This is the story of my very dear friend Alicia*. Alicia and her husband Charlie found Orthodoxy together. They had two beautiful boys, which they raised in the faith.
And then everything fell down the rabbit hole.
Unbeknownst to Alicia, Charlie was not faithful. Charlie was abusive. Alicia had enough and filed for divorce.
And now Alicia wants to leave Orthodoxy, taking her two sons with her. While she is devoted to Yiddishkeit, and will remain within some bounds of Torah practice (the exact nature of which is still undetermined), she is through with the community. As she put it, “Had I known that by becoming Orthodox I might someday lose my kids, I would have walked right out again.” Unfortunately, in the looking-glass world of the community, she is extremely close to the mark. In a divorce mediated by a din Torah, boys over six often go to the father. Even if the father is abusive. Even if the father is unfaithful. Even if the father breaks Shabbos. To complicate matters, Alicia is a giyoret, while Charlie is merely a BT. Charlie would be favored for reasons completely unrelated to his parenting. This has made Alicia so desperate that she wants to possul her own conversion, thus declaring both herself and her children not Jewish.
And that is a great loss.
As Jews, we are all one. If one of us cries, we should all cry out. But we care more about some bizarre, 14th-century interpretation of the law than we do about the well-being of a family. We would rather curse the darkness than light a candle. We would rather put our own Torah through the looking-glass until it is distorted beyond recognition. And in doing so, we affect real lives. People like Alicia, who is a great contributor to any community. People like her children, who could have become the sort of husbands and fathers we need more of. Instead, we have turned them into a korban. And we will be the ultimate losers.

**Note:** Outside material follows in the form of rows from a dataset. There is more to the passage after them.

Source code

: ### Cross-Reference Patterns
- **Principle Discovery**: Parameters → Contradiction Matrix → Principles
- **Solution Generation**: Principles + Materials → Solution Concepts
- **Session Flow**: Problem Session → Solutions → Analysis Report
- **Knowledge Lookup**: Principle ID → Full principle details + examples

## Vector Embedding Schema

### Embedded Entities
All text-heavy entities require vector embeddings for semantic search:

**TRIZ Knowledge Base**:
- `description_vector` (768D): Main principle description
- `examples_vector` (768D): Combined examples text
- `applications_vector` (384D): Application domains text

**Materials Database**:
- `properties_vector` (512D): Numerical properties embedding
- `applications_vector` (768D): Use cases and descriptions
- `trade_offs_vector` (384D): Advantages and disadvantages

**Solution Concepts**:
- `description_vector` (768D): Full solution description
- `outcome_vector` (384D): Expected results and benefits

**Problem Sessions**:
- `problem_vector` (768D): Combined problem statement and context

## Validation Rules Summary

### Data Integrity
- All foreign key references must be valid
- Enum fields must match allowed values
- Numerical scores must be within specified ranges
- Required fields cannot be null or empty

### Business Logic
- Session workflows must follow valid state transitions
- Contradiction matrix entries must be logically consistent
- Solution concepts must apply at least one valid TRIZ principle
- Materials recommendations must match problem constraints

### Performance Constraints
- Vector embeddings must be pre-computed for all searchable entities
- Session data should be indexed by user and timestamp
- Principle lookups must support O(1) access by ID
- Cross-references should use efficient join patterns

Now, the Torah makes provisions for divorce. But, in the text itself, it only says that if a man wants to send his wife away, he has to give her a get. Nowhere does the Torah (and I’m referring only to the first five books here) state any laws about custody. It is only our sages, great but still fallible men, who have made this policy. And it is the passage of time that has calcified this rule into an unbreakable part of our mesorah. The rightness or justice in the eyes of Hashem is never the issue. Only holding on to a past that may never have existed.